Although 90 degree heat will still bake the Deep South this weekend, increased cloud cover will prevent highs from surging into record territory, AccuWeather said. By early next week, however, summer will finally be brought to a screeching halt across the entirety of the southern United States.

“A vigorous cold front that will first bring beneficial rainfall to the drought-stricken South from Monday into Monday night will then usher in the unofficial start to autumn by midweek,” AccuWeather said. “Behind this front, low humidity is expected to accompany high temperatures generally in the 70s and 80s from the Tennessee River Valley to the Gulf Coast.”

Spot gas prices at the Katy hub in East Texas slipped 3.5 cents to $2.245, while slightly more pronounced losses were seen in South Texas.

California prices were mixed, but the most significant changes were seen in the northern part of the state.

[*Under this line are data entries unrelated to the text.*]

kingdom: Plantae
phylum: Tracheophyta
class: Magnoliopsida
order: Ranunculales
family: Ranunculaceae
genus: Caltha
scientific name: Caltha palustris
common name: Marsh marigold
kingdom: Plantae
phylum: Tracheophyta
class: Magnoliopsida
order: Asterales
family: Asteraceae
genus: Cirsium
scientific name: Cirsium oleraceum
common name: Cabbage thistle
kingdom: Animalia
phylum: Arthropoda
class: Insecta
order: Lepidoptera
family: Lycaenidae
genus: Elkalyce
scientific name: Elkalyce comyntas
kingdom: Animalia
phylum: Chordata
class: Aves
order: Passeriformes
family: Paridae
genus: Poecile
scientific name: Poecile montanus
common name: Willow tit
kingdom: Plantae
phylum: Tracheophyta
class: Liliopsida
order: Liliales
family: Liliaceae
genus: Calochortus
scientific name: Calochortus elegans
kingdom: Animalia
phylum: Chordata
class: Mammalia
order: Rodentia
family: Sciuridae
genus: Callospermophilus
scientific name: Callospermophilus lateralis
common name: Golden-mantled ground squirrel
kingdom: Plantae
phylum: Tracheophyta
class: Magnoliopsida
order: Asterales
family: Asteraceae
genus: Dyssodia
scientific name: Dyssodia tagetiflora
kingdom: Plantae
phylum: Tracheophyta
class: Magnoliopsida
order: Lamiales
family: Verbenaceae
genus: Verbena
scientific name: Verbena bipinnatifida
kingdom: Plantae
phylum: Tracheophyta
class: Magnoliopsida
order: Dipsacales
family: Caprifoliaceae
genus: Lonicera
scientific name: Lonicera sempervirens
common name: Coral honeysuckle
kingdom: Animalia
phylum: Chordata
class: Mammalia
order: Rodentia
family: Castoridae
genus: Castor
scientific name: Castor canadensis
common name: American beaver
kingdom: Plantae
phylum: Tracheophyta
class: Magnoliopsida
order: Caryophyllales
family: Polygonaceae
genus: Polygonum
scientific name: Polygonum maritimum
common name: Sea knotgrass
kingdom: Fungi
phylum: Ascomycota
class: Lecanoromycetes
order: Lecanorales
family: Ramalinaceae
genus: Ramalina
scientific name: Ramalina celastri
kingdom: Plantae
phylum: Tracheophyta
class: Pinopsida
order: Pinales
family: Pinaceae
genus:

That’s because Ruby Pipeline is set for a one-day maintenance event on Thursday that has the possibility to disrupt 338 MMcf/d of flow headed west from the Rockies toward California.

Ruby will be conducting pigging activities that will reduce the operational capacity at the “NV/OR ST LINE TO TULE LAKE” throughput meter to 487 MMcf/d. This segment has flowed an average 851 MMcf/d the past 30 days from Ruby to Pacific Gas & Electric’s (PG&E) Redwood Path, according to Genscape Inc.

Similar past events have resulted in a spike in Gas Transmission Northwest’s deliveries to PG&E to accommodate for the drop in Ruby receipts, the firm said. PG&E will also have the option to source alternative gas by increasing storage withdrawals as they did during a somewhat comparable event in August 2018.

Malin cash shot up 10.5 cents to $2.405, and Northwest Sumas in the Rockies surged nearly 50 cents to average $3.145.